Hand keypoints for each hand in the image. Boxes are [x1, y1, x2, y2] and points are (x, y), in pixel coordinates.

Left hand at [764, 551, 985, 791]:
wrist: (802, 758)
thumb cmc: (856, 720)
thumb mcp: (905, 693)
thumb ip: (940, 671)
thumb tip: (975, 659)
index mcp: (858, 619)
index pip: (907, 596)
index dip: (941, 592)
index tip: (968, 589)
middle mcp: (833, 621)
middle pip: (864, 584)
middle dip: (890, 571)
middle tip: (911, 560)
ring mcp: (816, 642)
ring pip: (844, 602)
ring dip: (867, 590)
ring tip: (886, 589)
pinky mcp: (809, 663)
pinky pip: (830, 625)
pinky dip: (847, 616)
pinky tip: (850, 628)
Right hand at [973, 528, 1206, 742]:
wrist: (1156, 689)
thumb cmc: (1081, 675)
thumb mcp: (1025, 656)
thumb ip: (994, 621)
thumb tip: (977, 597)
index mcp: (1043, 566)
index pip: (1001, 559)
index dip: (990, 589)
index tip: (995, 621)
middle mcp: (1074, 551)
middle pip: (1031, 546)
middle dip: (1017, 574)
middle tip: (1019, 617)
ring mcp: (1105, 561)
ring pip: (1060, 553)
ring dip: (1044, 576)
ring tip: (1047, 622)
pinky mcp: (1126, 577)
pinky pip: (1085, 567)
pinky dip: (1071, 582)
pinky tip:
******
Quote, with nothing altered, all lines from the start of the entries to the line that carries "ring dip: (1044, 576)", inclusive.

Hand keypoints for each hand in the image. Boxes are [x1, y1, x2, y2] and points are (x, y), in pixel coordinates.

Left hand at [764, 551, 985, 791]:
wrist: (802, 758)
thumb cmc: (856, 720)
thumb mcp: (905, 693)
thumb ip: (940, 671)
thumb tip: (975, 659)
index mcp: (858, 619)
index pip: (907, 596)
index dip: (941, 592)
index tip: (968, 589)
middle mcp: (833, 621)
middle pip: (864, 584)
middle dip: (890, 571)
middle tip: (911, 560)
ring mcp: (816, 642)
ring pip: (844, 602)
ring dip: (867, 590)
ring tip: (886, 589)
pinky mcp: (809, 663)
pinky pip: (830, 625)
pinky dip: (847, 616)
pinky tip: (850, 628)
Right hand at [973, 528, 1206, 742]:
wrist: (1156, 689)
thumb cmc: (1081, 675)
thumb mcp: (1025, 656)
thumb ip: (994, 621)
thumb tip: (977, 597)
index mcp: (1043, 566)
index pip: (1001, 559)
index dip: (990, 589)
index tip: (995, 621)
middle mcp: (1074, 551)
middle pip: (1031, 546)
middle dip: (1017, 574)
middle tip: (1019, 617)
ring mcp: (1105, 561)
ring pip: (1060, 553)
ring dip: (1044, 576)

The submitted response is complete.